▸ EXERCISE GOAL
Pull the text out of every listing below and reproduce each line word for word, in its original order.

▸ RECORDS FOR THE EXERCISE
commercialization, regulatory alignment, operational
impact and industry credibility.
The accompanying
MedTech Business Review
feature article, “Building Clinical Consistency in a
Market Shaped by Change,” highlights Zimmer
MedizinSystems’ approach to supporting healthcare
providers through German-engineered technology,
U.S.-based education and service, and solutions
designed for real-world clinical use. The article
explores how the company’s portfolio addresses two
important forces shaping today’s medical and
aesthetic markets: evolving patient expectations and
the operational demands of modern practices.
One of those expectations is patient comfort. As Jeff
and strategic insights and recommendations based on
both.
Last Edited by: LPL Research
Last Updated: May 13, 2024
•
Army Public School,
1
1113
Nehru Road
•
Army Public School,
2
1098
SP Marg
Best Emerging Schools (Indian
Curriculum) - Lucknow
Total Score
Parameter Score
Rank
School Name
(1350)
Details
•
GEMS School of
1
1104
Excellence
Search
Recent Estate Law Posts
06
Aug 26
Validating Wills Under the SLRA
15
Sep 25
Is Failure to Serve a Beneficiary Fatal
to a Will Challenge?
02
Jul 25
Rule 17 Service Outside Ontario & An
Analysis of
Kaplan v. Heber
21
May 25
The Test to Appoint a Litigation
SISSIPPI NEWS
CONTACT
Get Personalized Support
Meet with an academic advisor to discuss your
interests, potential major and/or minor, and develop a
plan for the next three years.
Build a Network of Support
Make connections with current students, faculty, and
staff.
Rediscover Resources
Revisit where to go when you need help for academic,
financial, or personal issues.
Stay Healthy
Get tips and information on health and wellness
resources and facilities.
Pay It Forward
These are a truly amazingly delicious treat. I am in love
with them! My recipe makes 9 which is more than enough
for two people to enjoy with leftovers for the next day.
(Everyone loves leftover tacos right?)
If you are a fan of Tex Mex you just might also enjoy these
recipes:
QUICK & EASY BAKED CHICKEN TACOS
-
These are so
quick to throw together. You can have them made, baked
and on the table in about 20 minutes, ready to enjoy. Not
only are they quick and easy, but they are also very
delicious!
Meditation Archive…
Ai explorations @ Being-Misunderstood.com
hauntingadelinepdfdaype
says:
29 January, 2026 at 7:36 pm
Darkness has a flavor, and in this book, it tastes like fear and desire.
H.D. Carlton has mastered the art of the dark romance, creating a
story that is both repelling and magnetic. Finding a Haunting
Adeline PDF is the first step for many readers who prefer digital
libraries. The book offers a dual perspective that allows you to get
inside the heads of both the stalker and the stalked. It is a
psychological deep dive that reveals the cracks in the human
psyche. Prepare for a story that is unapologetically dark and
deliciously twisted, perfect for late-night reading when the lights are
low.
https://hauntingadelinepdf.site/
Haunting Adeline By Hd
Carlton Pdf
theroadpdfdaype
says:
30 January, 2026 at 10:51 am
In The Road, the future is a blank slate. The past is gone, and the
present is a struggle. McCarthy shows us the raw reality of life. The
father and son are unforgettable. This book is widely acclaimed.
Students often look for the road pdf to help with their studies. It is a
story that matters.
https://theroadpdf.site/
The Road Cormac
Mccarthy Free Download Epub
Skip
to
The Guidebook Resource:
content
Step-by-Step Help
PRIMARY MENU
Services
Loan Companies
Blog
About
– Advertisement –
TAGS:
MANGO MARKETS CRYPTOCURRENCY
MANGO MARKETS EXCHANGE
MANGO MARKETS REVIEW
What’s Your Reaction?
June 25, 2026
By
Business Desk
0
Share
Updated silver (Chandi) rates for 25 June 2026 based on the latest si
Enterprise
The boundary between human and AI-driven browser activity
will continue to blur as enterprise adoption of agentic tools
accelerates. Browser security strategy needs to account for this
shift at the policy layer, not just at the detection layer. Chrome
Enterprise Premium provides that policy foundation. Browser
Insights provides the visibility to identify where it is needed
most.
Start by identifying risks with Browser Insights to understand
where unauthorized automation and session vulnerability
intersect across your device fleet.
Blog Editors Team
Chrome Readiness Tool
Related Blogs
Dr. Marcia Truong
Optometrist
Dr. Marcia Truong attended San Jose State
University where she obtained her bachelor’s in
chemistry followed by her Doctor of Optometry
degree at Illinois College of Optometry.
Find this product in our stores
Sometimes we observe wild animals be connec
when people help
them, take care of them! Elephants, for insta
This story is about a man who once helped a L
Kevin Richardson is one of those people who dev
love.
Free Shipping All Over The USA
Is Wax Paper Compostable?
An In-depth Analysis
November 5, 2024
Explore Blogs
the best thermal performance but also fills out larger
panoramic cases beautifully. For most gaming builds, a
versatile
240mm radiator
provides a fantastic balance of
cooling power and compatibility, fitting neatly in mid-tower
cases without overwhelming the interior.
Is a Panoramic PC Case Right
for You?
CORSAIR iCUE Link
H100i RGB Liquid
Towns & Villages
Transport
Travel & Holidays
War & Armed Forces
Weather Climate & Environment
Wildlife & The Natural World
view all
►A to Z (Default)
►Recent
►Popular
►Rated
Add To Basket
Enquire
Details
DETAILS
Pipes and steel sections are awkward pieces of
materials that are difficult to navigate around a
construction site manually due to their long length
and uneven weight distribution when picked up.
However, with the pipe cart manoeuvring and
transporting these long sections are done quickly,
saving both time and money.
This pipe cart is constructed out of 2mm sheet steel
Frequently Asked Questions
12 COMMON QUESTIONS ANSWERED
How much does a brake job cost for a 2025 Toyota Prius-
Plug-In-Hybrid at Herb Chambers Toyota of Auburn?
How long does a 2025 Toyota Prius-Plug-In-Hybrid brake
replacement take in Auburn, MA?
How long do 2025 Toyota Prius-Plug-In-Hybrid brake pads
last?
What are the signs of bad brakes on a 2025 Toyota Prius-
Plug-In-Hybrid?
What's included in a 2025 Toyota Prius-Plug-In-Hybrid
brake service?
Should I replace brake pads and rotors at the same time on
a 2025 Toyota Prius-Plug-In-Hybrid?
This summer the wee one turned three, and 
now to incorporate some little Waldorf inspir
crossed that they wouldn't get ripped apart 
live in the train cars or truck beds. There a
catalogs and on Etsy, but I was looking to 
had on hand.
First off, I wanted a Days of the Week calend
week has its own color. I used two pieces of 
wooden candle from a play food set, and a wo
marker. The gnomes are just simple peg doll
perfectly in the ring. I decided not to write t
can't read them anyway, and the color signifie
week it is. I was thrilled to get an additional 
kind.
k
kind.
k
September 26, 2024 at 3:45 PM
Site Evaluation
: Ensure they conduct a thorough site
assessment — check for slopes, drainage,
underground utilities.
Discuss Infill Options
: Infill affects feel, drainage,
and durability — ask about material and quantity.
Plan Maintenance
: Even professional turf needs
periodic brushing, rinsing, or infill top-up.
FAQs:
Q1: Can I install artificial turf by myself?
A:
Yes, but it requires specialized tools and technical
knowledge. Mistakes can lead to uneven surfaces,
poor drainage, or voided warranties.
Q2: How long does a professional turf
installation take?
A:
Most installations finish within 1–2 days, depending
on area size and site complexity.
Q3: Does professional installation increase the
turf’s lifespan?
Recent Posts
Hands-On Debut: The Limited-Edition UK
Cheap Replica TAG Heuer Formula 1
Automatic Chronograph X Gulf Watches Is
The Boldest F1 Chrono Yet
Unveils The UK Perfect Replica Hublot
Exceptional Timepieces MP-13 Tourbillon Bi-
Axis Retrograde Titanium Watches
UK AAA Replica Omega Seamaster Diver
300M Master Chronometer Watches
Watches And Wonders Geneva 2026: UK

▸ ANSWER
commercialization, regulatory alignment, operational
impact and industry credibility.
The accompanying
MedTech Business Review
feature article, “Building Clinical Consistency in a
Market Shaped by Change,” highlights Zimmer
MedizinSystems’ approach to supporting healthcare
providers through German-engineered technology,
U.S.-based education and service, and solutions
designed for real-world clinical use. The article
explores how the company’s portfolio addresses two
important forces shaping today’s medical and
aesthetic markets: evolving patient expectations and
the operational demands of modern practices.
One of those expectations is patient comfort. As Jeff
and strategic insights and recommendations based on
both.
Last Edited by: LPL Research
Last Updated: May 13, 2024
•
Army Public School,
1
1113
Nehru Road
•
Army Public School,
2
1098
SP Marg
Best Emerging Schools (Indian
Curriculum) - Lucknow
Total Score
Parameter Score
Rank
School Name
(1350)
Details
•
GEMS School of
1
1104
Excellence
Search
Recent Estate Law Posts
06
Aug 26
Validating Wills Under the SLRA
15
Sep 25
Is Failure to Serve a Beneficiary Fatal
to a Will Challenge?
02
Jul 25
Rule 17 Service Outside Ontario & An
Analysis of
Kaplan v. Heber
21
May 25
The Test to Appoint a Litigation
SISSIPPI NEWS
CONTACT
Get Personalized Support
Meet with an academic advisor to discuss your
interests, potential major and/or minor, and develop a
plan for the next three years.
Build a Network of Support
Make connections with current students, faculty, and
staff.
Rediscover Resources
Revisit where to go when you need help for academic,
financial, or personal issues.
Stay Healthy
Get tips and information on health and wellness
resources and facilities.
Pay It Forward
These are a truly amazingly delicious treat. I am in love
with them! My recipe makes 9 which is more than enough
for two people to enjoy with leftovers for the next day.
(Everyone loves leftover tacos right?)
If you are a fan of Tex Mex you just might also enjoy these
recipes:
QUICK & EASY BAKED CHICKEN TACOS
-
These are so
quick to throw together. You can have them made, baked
and on the table in about 20 minutes, ready to enjoy. Not
only are they quick and easy, but they are also very
delicious!
Meditation Archive…
Ai explorations @ Being-Misunderstood.com
hauntingadelinepdfdaype
says:
29 January, 2026 at 7:36 pm
Darkness has a flavor, and in this book, it tastes like fear and desire.
H.D. Carlton has mastered the art of the dark romance, creating a
story that is both repelling and magnetic. Finding a Haunting
Adeline PDF is the first step for many readers who prefer digital
libraries. The book offers a dual perspective that allows you to get
inside the heads of both the stalker and the stalked. It is a
psychological deep dive that reveals the cracks in the human
psyche. Prepare for a story that is unapologetically dark and
deliciously twisted, perfect for late-night reading when the lights are
low.
https://hauntingadelinepdf.site/
Haunting Adeline By Hd
Carlton Pdf
theroadpdfdaype
says:
30 January, 2026 at 10:51 am
In The Road, the future is a blank slate. The past is gone, and the
present is a struggle. McCarthy shows us the raw reality of life. The
father and son are unforgettable. This book is widely acclaimed.
Students often look for the road pdf to help with their studies. It is a
story that matters.
https://theroadpdf.site/
The Road Cormac
Mccarthy Free Download Epub
Skip
to
The Guidebook Resource:
content
Step-by-Step Help
PRIMARY MENU
Services
Loan Companies
Blog
About
– Advertisement –
TAGS:
MANGO MARKETS CRYPTOCURRENCY
MANGO MARKETS EXCHANGE
MANGO MARKETS REVIEW
What’s Your Reaction?
June 25, 2026
By
Business Desk
0
Share
Updated silver (Chandi) rates for 25 June 2026 based on the latest si
Enterprise
The boundary between human and AI-driven browser activity
will continue to blur as enterprise adoption of agentic tools
accelerates. Browser security strategy needs to account for this
shift at the policy layer, not just at the detection layer. Chrome
Enterprise Premium provides that policy foundation. Browser
Insights provides the visibility to identify where it is needed
most.
Start by identifying risks with Browser Insights to understand
where unauthorized automation and session vulnerability
intersect across your device fleet.
Blog Editors Team
Chrome Readiness Tool
Related Blogs
Dr. Marcia Truong
Optometrist
Dr. Marcia Truong attended San Jose State
University where she obtained her bachelor’s in
chemistry followed by her Doctor of Optometry
degree at Illinois College of Optometry.
Find this product in our stores
Sometimes we observe wild animals be connec
when people help
them, take care of them! Elephants, for insta
This story is about a man who once helped a L
Kevin Richardson is one of those people who dev
love.
Free Shipping All Over The USA
Is Wax Paper Compostable?
An In-depth Analysis
November 5, 2024
Explore Blogs
the best thermal performance but also fills out larger
panoramic cases beautifully. For most gaming builds, a
versatile
240mm radiator
provides a fantastic balance of
cooling power and compatibility, fitting neatly in mid-tower
cases without overwhelming the interior.
Is a Panoramic PC Case Right
for You?
CORSAIR iCUE Link
H100i RGB Liquid
Towns & Villages
Transport
Travel & Holidays
War & Armed Forces
Weather Climate & Environment
Wildlife & The Natural World
view all
►A to Z (Default)
►Recent
►Popular
►Rated
Add To Basket
Enquire
Details
DETAILS
Pipes and steel sections are awkward pieces of
materials that are difficult to navigate around a
construction site manually due to their long length
and uneven weight distribution when picked up.
However, with the pipe cart manoeuvring and
transporting these long sections are done quickly,
saving both time and money.
This pipe cart is constructed out of 2mm sheet steel
Frequently Asked Questions
12 COMMON QUESTIONS ANSWERED
How much does a brake job cost for a 2025 Toyota Prius-
Plug-In-Hybrid at Herb Chambers Toyota of Auburn?
How long does a 2025 Toyota Prius-Plug-In-Hybrid brake
replacement take in Auburn, MA?
How long do 2025 Toyota Prius-Plug-In-Hybrid brake pads
last?
What are the signs of bad brakes on a 2025 Toyota Prius-
Plug-In-Hybrid?
What's included in a 2025 Toyota Prius-Plug-In-Hybrid
brake service?
Should I replace brake pads and rotors at the same time on
a 2025 Toyota Prius-Plug-In-Hybrid?
This summer the wee one turned three, and 
now to incorporate some little Waldorf inspir
crossed that they wouldn't get ripped apart 
live in the train cars or truck beds. There a
catalogs and on Etsy, but I was looking to 
had on hand.
First off, I wanted a Days of the Week calend
week has its own color. I used two pieces of 
wooden candle from a play food set, and a wo
marker. The gnomes are just simple peg doll
perfectly in the ring. I decided not to write t
can't read them anyway, and the color signifie
week it is. I was thrilled to get an additional 
kind.
k
kind.
k
September 26, 2024 at 3:45 PM
Site Evaluation
: Ensure they conduct a thorough site
assessment — check for slopes, drainage,
underground utilities.
Discuss Infill Options
: Infill affects feel, drainage,
and durability — ask about material and quantity.
Plan Maintenance
: Even professional turf needs
periodic brushing, rinsing, or infill top-up.
FAQs:
Q1: Can I install artificial turf by myself?
A:
Yes, but it requires specialized tools and technical
knowledge. Mistakes can lead to uneven surfaces,
poor drainage, or voided warranties.
Q2: How long does a professional turf
installation take?
A:
Most installations finish within 1–2 days, depending
on area size and site complexity.
Q3: Does professional installation increase the
turf’s lifespan?
Recent Posts
Hands-On Debut: The Limited-Edition UK
Cheap Replica TAG Heuer Formula 1
Automatic Chronograph X Gulf Watches Is
The Boldest F1 Chrono Yet
Unveils The UK Perfect Replica Hublot
Exceptional Timepieces MP-13 Tourbillon Bi-
Axis Retrograde Titanium Watches
UK AAA Replica Omega Seamaster Diver
300M Master Chronometer Watches
Watches And Wonders Geneva 2026: UK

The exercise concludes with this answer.